▶ **GIVEN DATA**
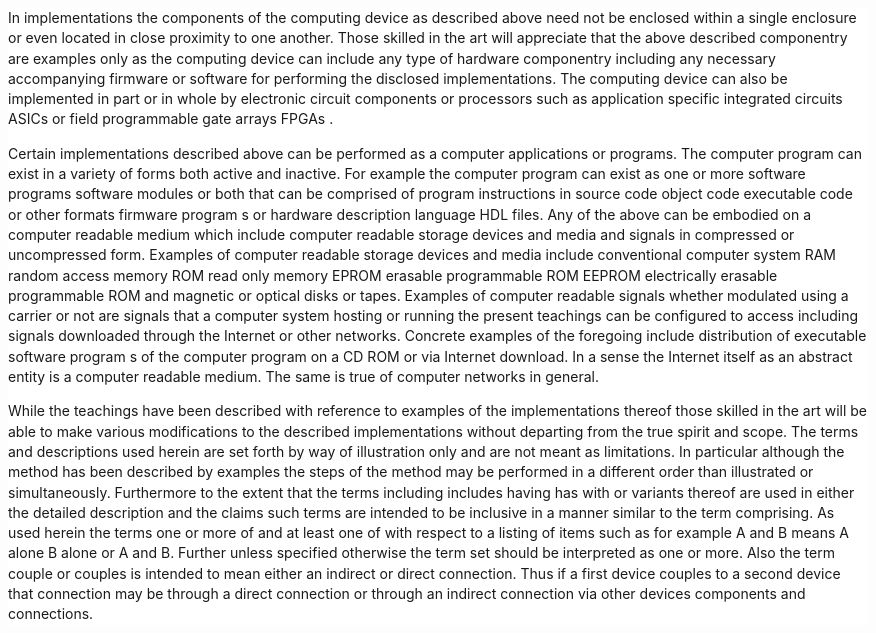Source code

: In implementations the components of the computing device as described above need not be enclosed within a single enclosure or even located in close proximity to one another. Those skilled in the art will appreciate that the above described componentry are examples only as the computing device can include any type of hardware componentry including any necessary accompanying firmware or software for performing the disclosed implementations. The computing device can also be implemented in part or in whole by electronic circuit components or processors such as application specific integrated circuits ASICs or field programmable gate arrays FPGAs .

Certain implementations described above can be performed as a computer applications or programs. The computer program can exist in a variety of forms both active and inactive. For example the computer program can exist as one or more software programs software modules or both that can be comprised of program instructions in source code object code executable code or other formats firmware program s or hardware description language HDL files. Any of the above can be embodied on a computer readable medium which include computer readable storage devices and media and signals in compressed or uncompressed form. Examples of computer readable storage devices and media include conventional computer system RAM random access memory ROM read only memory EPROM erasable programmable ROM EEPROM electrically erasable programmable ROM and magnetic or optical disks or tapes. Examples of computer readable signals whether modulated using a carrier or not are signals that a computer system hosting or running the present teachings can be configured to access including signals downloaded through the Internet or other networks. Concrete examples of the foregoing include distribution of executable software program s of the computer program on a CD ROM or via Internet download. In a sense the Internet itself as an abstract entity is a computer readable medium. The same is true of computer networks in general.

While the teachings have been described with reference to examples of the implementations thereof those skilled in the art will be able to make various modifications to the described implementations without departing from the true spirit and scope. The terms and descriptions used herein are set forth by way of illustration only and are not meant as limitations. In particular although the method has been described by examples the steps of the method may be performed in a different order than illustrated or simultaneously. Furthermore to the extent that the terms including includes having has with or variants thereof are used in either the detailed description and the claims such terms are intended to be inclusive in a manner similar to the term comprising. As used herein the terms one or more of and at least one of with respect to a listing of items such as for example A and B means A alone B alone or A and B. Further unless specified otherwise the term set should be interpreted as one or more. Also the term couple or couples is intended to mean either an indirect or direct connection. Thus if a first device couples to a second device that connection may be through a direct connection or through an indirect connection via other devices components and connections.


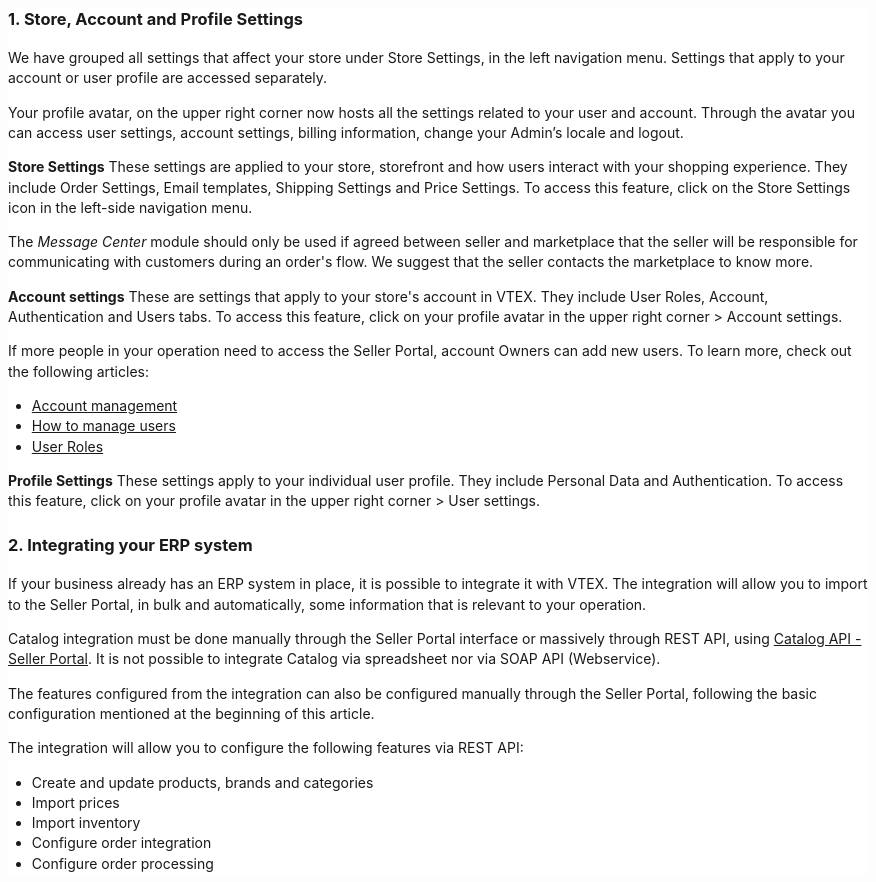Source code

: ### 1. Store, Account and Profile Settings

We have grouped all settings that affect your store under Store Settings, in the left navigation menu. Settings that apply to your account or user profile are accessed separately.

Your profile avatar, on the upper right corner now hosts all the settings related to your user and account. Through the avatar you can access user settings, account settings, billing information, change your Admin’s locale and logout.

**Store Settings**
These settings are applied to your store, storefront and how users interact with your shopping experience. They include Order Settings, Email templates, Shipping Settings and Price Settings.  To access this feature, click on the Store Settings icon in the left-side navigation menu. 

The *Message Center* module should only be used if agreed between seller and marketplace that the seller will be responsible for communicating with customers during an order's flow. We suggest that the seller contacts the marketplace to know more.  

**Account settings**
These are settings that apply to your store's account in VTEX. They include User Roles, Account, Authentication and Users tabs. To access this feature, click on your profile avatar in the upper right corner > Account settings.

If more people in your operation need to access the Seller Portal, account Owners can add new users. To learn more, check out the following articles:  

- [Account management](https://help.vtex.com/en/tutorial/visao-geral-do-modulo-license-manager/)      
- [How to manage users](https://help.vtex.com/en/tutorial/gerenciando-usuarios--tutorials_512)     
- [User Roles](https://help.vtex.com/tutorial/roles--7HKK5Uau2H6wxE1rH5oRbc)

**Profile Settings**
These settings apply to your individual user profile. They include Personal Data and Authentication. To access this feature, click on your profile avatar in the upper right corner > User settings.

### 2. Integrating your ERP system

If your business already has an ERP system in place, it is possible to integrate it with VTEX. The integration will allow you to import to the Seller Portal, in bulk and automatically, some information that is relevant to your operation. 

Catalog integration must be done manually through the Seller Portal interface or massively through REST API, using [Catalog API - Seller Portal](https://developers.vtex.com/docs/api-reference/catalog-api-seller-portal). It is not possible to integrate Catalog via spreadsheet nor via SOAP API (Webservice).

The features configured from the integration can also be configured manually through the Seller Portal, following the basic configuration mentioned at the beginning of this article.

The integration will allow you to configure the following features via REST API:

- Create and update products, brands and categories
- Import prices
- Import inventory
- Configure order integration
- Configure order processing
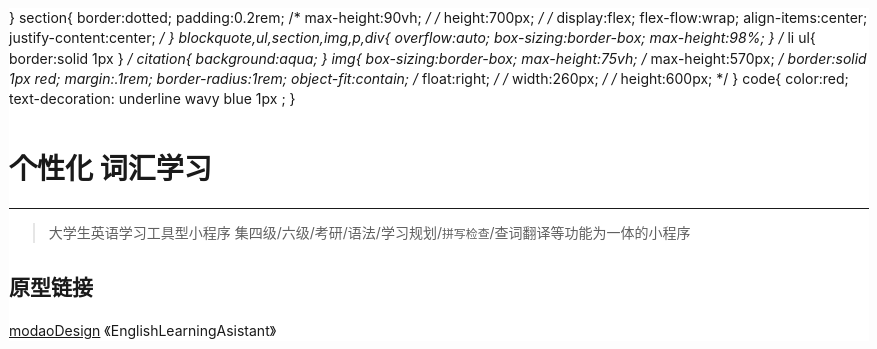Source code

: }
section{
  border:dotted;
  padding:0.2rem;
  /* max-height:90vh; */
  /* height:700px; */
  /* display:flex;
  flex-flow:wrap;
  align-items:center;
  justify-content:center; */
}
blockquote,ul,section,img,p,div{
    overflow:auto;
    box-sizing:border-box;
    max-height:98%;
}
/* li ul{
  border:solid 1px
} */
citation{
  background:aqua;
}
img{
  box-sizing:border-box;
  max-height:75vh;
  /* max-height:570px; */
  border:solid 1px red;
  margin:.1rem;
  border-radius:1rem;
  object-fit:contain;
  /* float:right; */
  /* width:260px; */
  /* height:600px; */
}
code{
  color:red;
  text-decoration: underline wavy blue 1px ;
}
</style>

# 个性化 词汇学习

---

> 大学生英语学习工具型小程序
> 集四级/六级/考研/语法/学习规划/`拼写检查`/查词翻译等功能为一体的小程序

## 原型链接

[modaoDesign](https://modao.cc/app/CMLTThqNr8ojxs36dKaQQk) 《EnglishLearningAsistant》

==

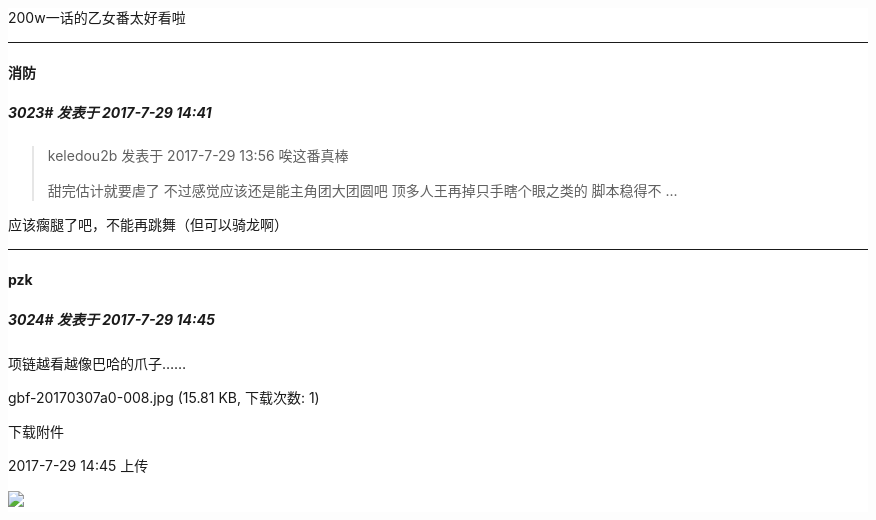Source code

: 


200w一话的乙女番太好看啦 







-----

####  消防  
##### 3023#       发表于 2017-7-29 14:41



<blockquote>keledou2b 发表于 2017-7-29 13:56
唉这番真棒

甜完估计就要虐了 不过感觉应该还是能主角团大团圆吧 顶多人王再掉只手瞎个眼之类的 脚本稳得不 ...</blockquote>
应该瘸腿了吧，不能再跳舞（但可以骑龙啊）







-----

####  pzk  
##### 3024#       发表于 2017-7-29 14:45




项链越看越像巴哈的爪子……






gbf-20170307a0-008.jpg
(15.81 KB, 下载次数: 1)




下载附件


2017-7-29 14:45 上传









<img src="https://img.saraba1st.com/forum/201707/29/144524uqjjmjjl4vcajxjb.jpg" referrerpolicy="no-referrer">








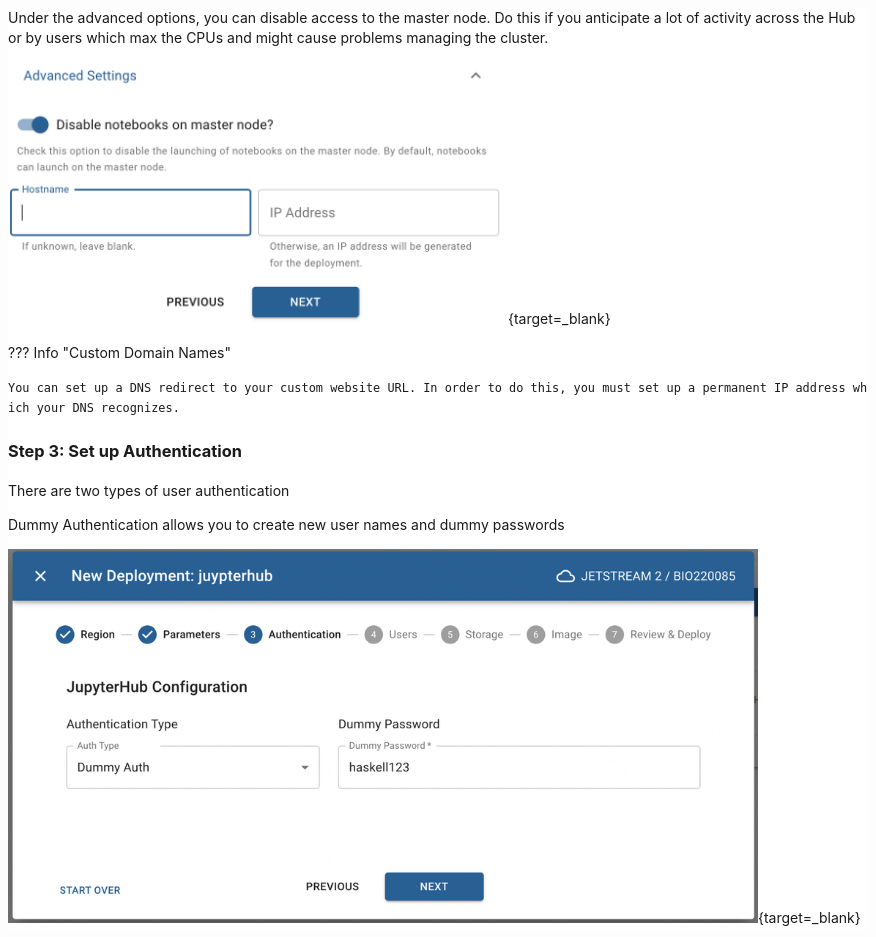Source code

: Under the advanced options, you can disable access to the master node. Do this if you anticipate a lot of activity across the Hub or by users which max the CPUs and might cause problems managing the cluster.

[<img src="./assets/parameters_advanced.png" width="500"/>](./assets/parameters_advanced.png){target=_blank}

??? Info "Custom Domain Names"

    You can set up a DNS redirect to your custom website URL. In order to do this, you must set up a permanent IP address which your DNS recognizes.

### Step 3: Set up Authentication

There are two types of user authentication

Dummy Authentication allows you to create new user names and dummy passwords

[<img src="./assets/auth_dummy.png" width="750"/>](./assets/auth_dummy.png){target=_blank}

▶ **JOB ITEM**
Your answer must consist solely of the lines above between the line holding "border:solid 1px red;" and the line holding "[modaoDesign](https://modao.", inclusive, copied exactly.

▶ **WORKED SOLUTION**
  border:solid 1px red;
  margin:.1rem;
  border-radius:1rem;
  object-fit:contain;
  /* float:right; */
  /* width:260px; */
  /* height:600px; */
}
code{
  color:red;
  text-decoration: underline wavy blue 1px ;
}
</style>

# 个性化 词汇学习

---

> 大学生英语学习工具型小程序
> 集四级/六级/考研/语法/学习规划/`拼写检查`/查词翻译等功能为一体的小程序

## 原型链接

[modaoDesign](https://modao.cc/app/CMLTThqNr8ojxs36dKaQQk) 《EnglishLearningAsistant》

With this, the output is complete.